データセットの内容

——————

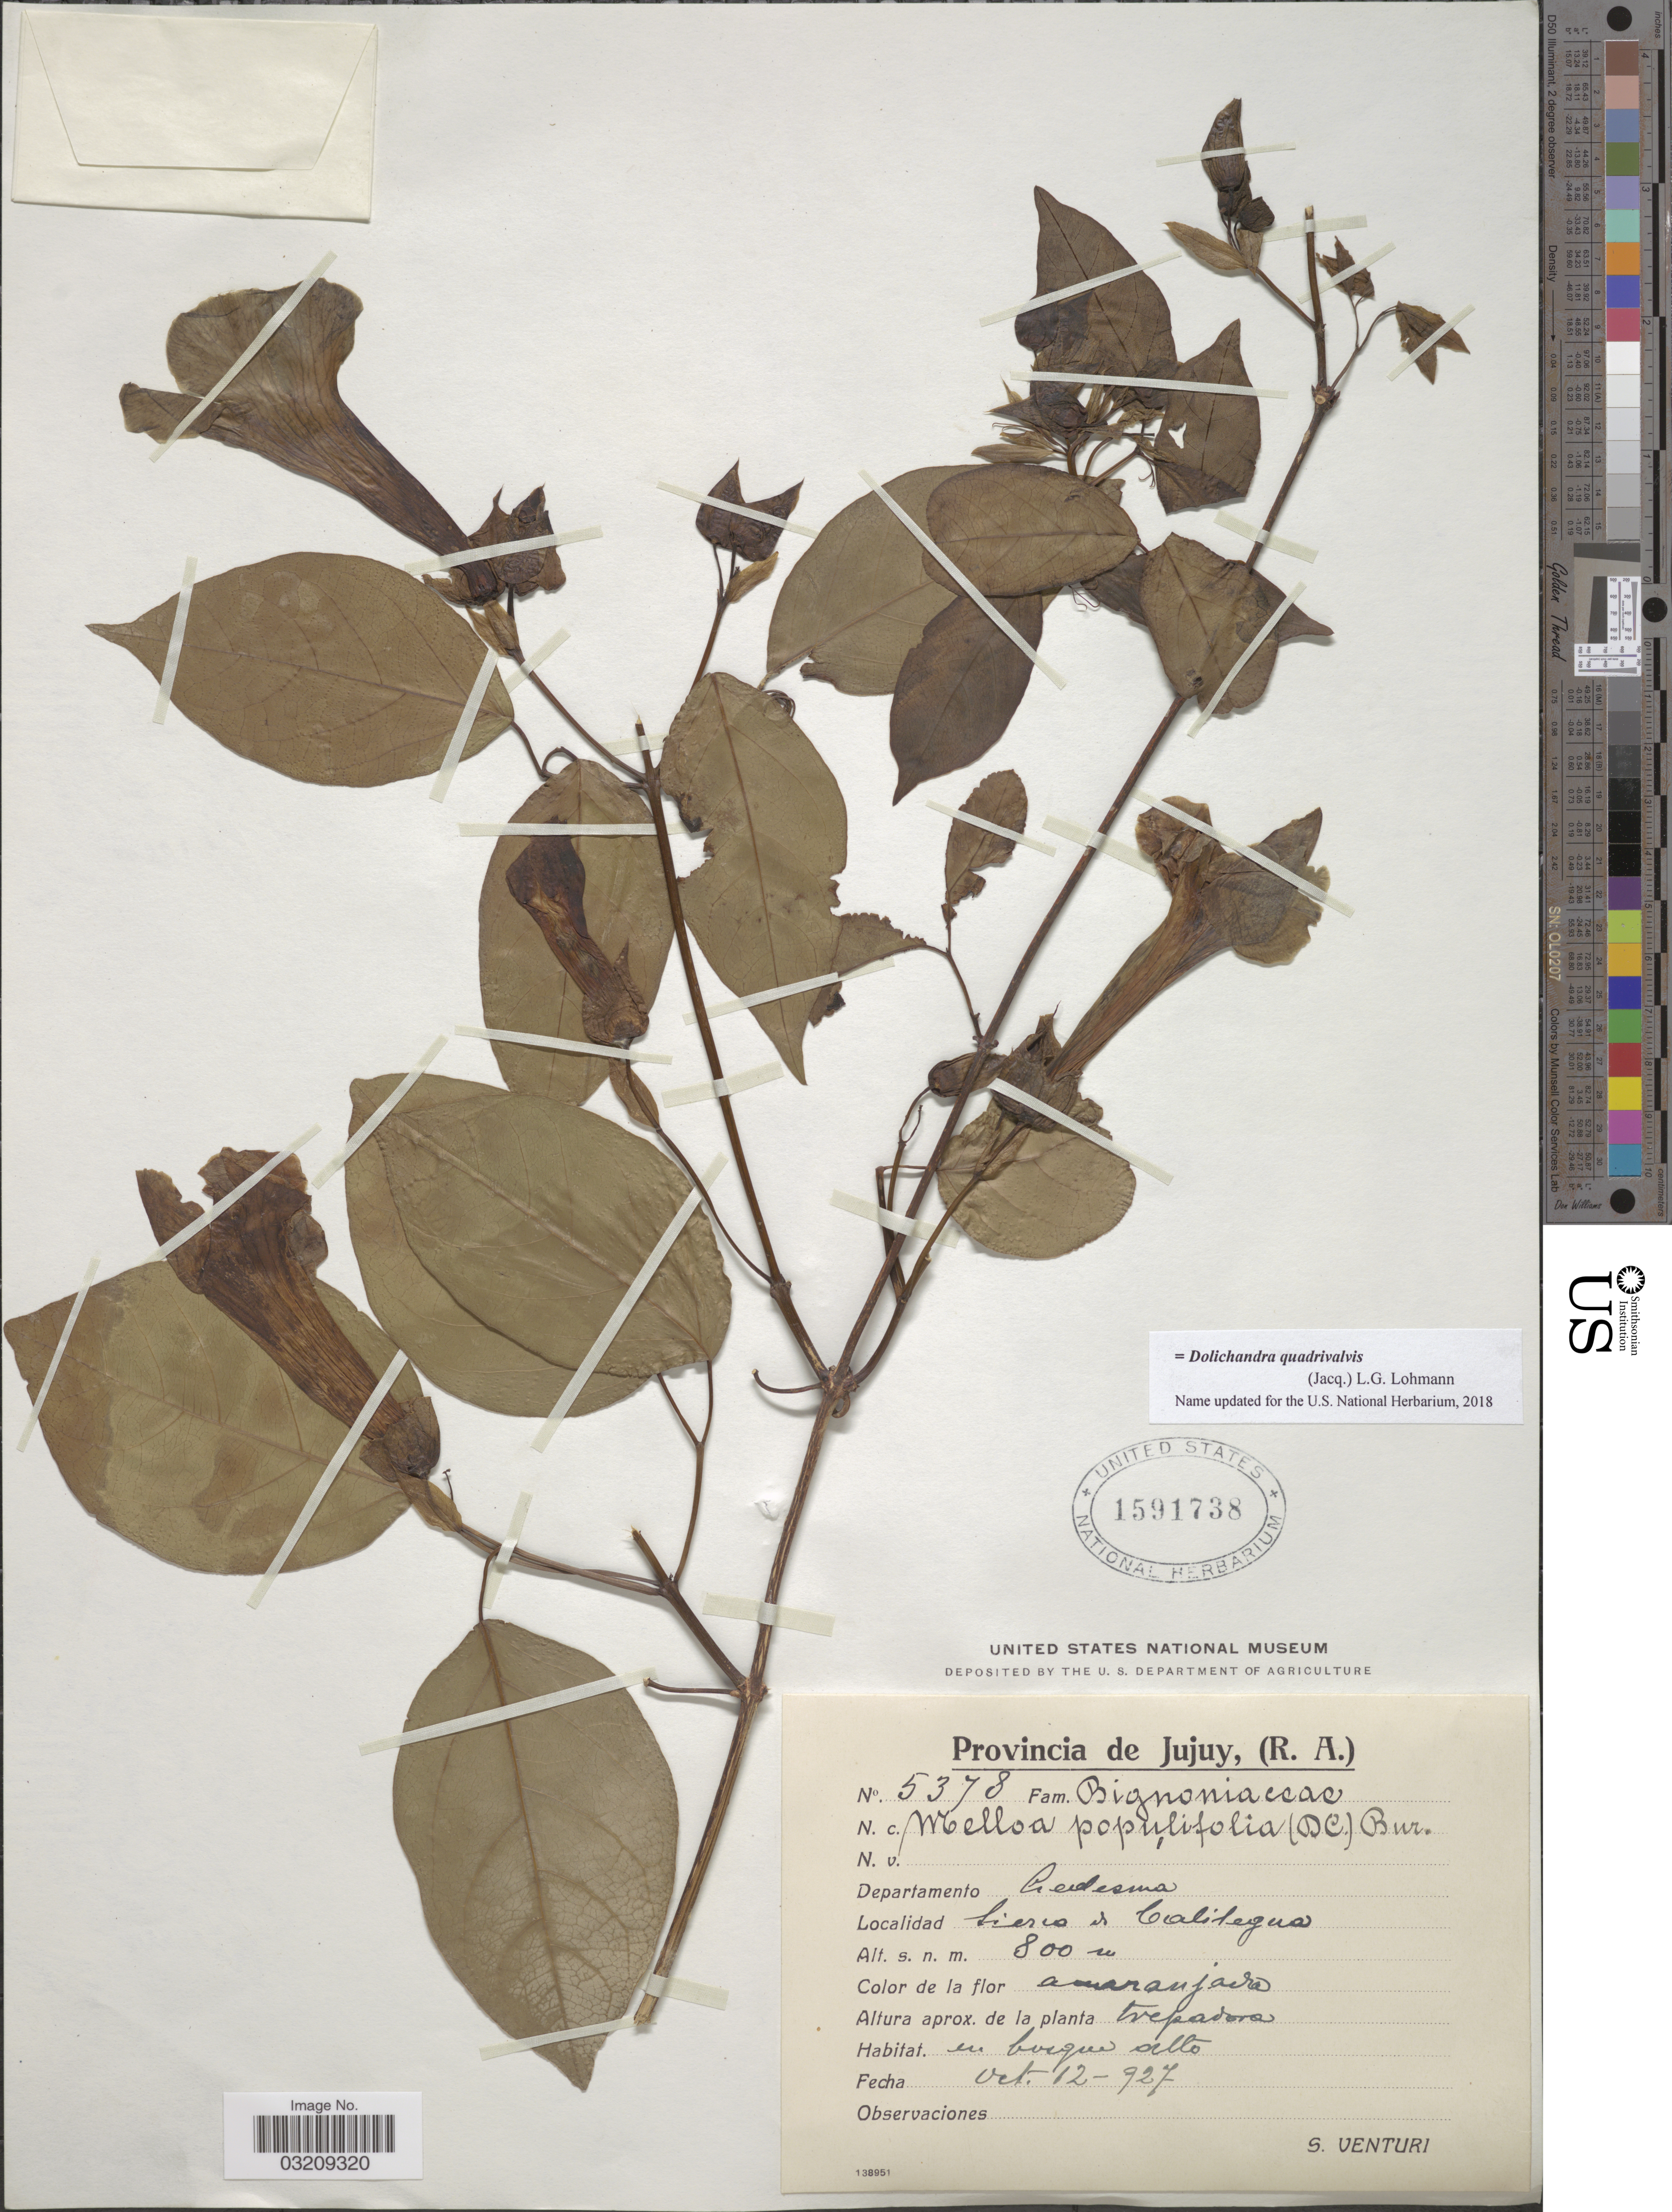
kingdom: Plantae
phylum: Tracheophyta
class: Magnoliopsida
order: Lamiales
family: Bignoniaceae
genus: Dolichandra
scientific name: Dolichandra quadrivalvis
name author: (Jacq.) L.G. Lohmann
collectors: S. Venturi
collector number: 5378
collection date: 1927-10-12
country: Argentina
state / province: Jujuy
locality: Departamento Ledesma. Sierra de Calilegua.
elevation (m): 800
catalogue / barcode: US 1591738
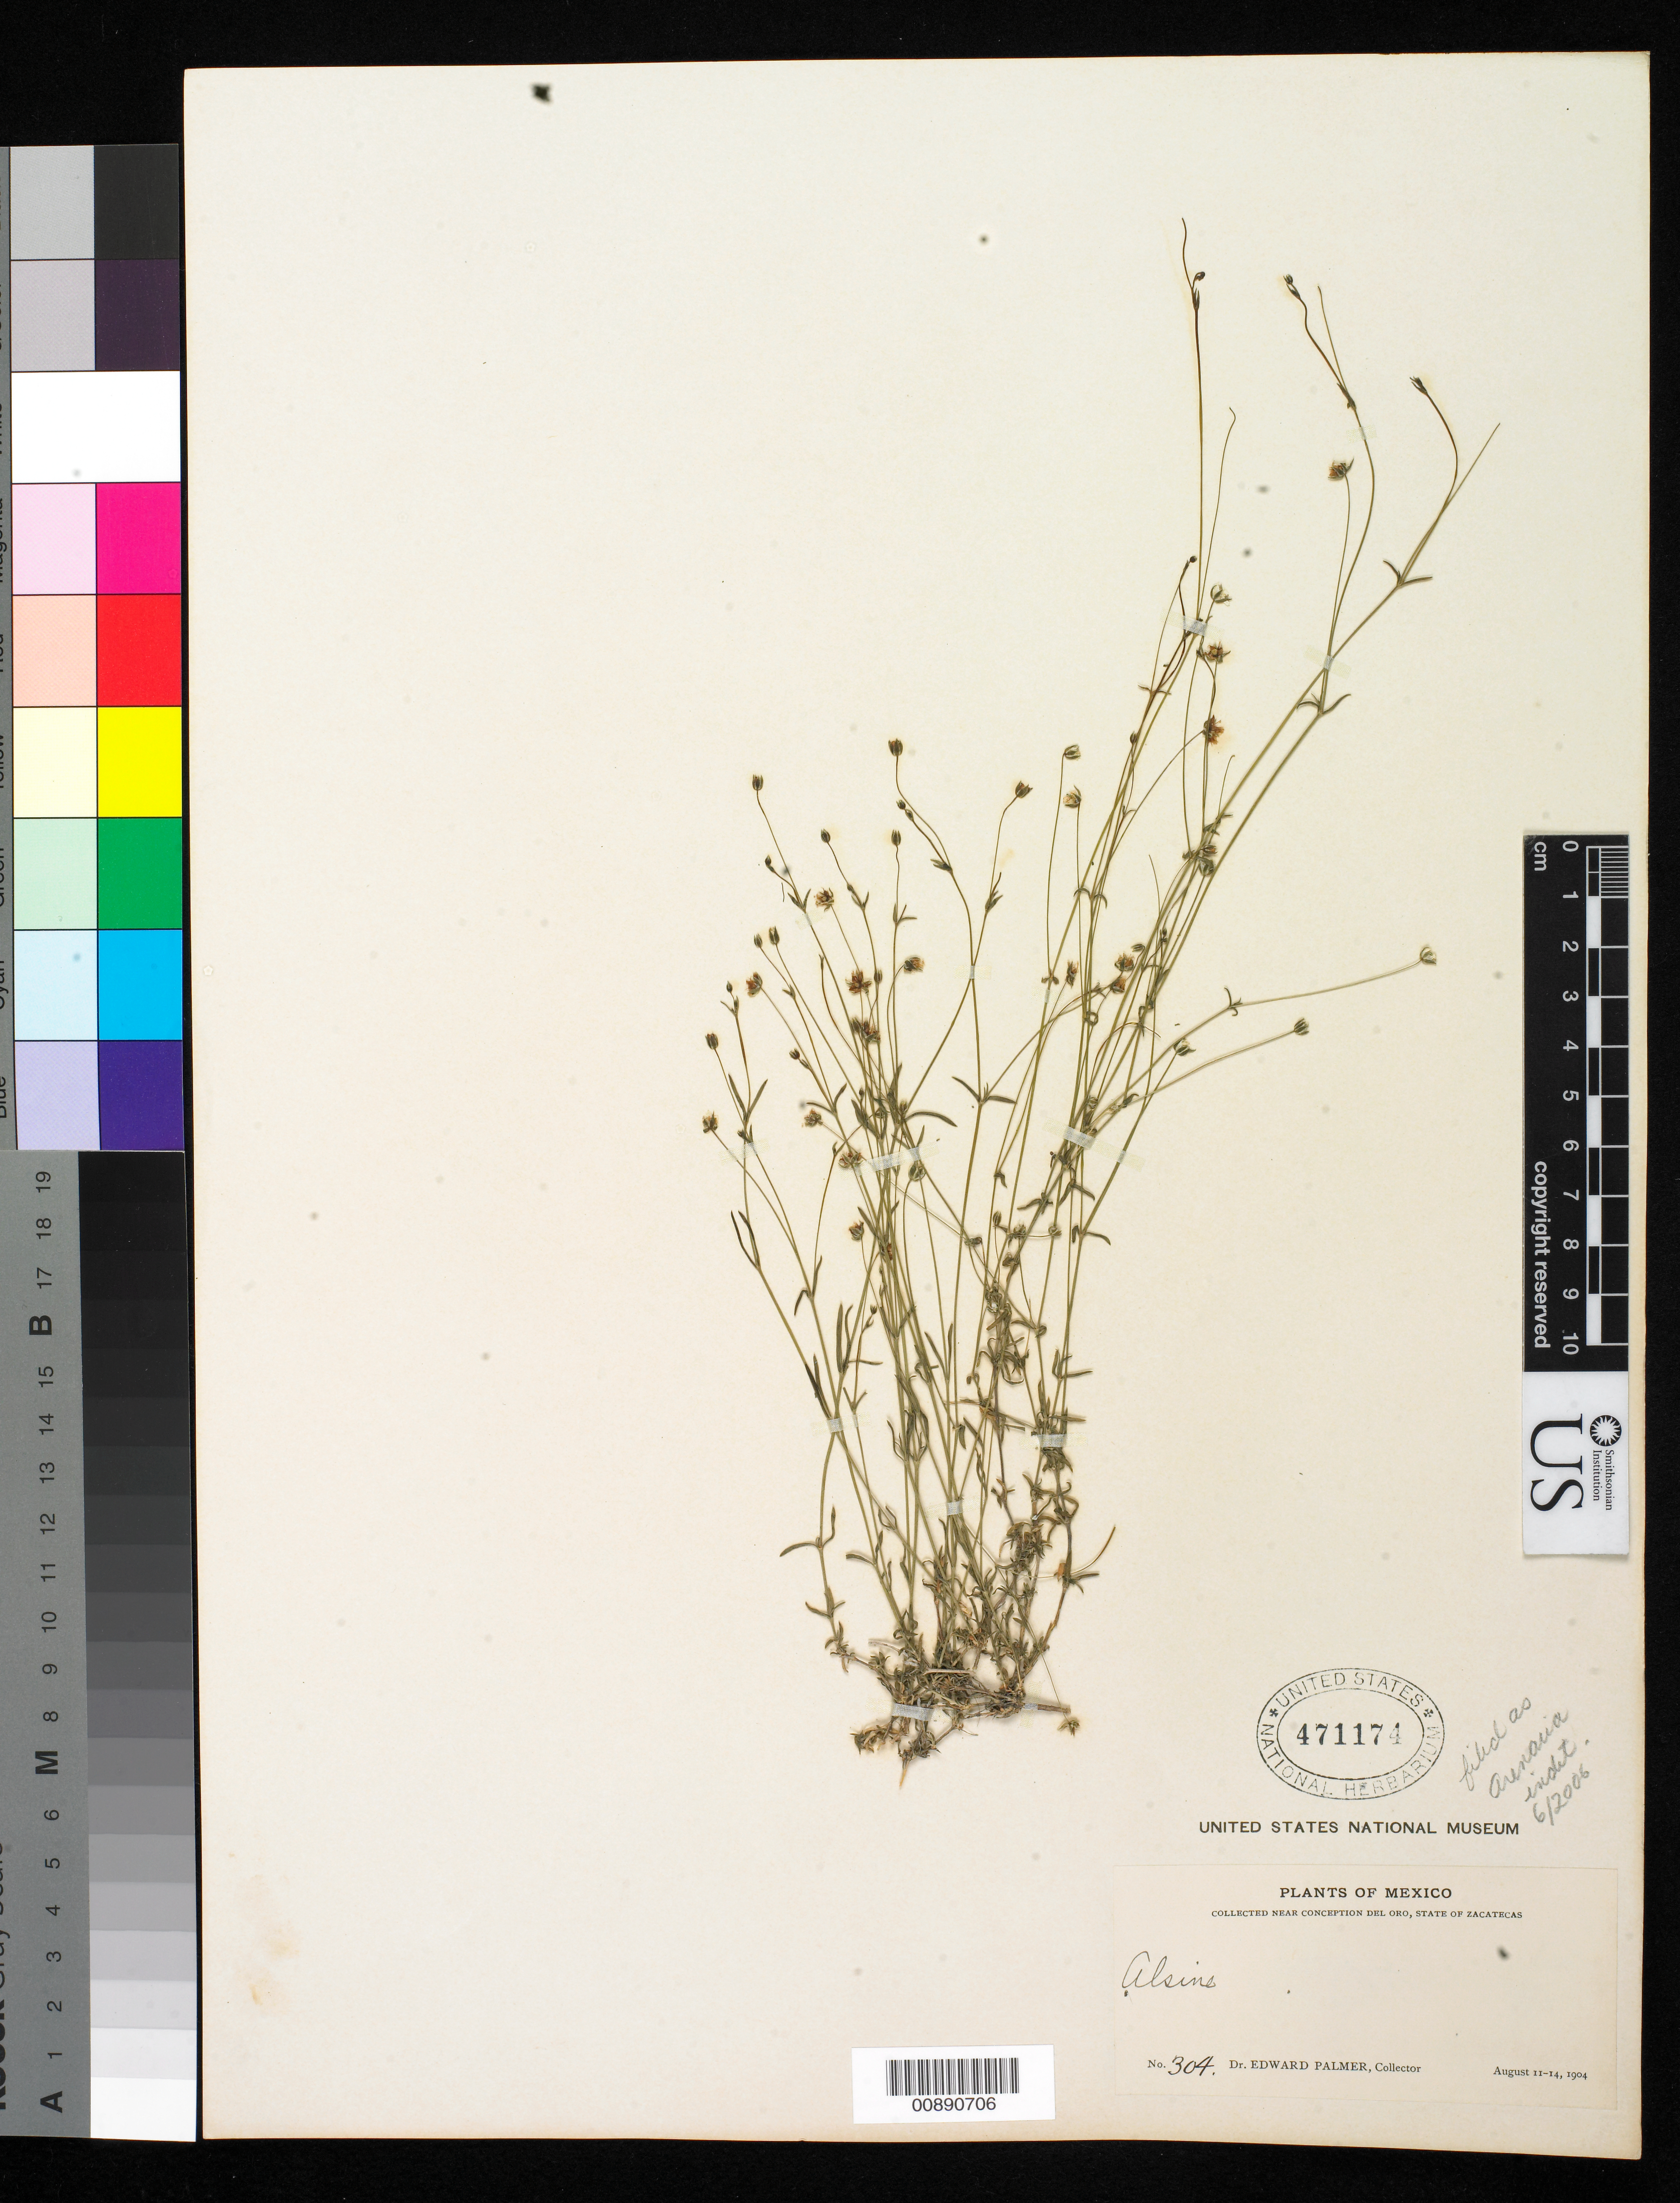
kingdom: Plantae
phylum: Tracheophyta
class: Magnoliopsida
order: Caryophyllales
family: Caryophyllaceae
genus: Arenaria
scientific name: Arenaria sp.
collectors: E. Palmer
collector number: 304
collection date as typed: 11 Aug 1904 to 14 Aug 1904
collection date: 1904-08-11/1904-08-14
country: Mexico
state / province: Zacatecas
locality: Near Concepción del Oro, Zacatecas.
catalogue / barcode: US 471174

——————

上の植物標本台紙のメタデータについて、冒頭の行から「scientific name: Arenaria sp.」を含む行までを、1行を1つの文字列とするJSONリストに書き直しなさい。画像は含めず、空行も除くこと。

[
  "kingdom: Plantae",
  "phylum: Tracheophyta",
  "class: Magnoliopsida",
  "order: Lamiales",
  "family: Bignoniaceae",
  "genus: Dolichandra",
  "scientific name: Dolichandra quadrivalvis",
  "name author: (Jacq.) L.G. Lohmann",
  "collectors: S. Venturi",
  "collector number: 5378",
  "collection date: 1927-10-12",
  "country: Argentina",
  "state / province: Jujuy",
  "locality: Departamento Ledesma. Sierra de Calilegua.",
  "elevation (m): 800",
  "catalogue / barcode: US 1591738",
  "kingdom: Plantae",
  "phylum: Tracheophyta",
  "class: Magnoliopsida",
  "order: Caryophyllales",
  "family: Caryophyllaceae",
  "genus: Arenaria",
  "scientific name: Arenaria sp."
]